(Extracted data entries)
++++
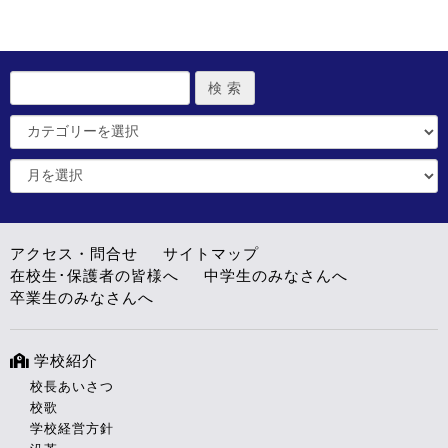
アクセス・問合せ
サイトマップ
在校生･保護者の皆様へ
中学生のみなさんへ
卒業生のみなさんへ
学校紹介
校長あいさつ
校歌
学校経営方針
++++
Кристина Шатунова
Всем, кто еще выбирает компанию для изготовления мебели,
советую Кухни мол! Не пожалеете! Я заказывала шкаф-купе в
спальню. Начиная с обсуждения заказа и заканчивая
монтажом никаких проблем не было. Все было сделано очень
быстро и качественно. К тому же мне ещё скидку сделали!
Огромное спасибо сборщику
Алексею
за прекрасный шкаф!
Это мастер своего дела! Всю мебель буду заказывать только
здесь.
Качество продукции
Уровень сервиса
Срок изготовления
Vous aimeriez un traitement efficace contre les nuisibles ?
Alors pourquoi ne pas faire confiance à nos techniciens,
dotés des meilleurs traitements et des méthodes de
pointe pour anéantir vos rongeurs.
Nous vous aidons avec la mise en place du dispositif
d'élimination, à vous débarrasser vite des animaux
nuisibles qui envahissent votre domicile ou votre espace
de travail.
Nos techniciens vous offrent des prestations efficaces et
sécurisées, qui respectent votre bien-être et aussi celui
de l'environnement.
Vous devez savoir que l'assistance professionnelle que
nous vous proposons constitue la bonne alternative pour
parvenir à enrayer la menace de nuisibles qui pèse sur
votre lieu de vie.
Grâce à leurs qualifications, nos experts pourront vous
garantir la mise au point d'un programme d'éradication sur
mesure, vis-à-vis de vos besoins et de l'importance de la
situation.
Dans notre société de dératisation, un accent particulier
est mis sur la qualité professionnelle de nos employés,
++++
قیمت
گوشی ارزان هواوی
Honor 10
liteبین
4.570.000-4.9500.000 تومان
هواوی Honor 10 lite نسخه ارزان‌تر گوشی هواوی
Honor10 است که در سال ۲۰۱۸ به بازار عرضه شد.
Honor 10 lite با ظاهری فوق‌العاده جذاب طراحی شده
++++
Aim of the exercise: Please show every line above that includes the word "nuisibles".

Exercise answer:
Vous aimeriez un traitement efficace contre les nuisibles ?
nuisibles qui envahissent votre domicile ou votre espace
parvenir à enrayer la menace de nuisibles qui pèse sur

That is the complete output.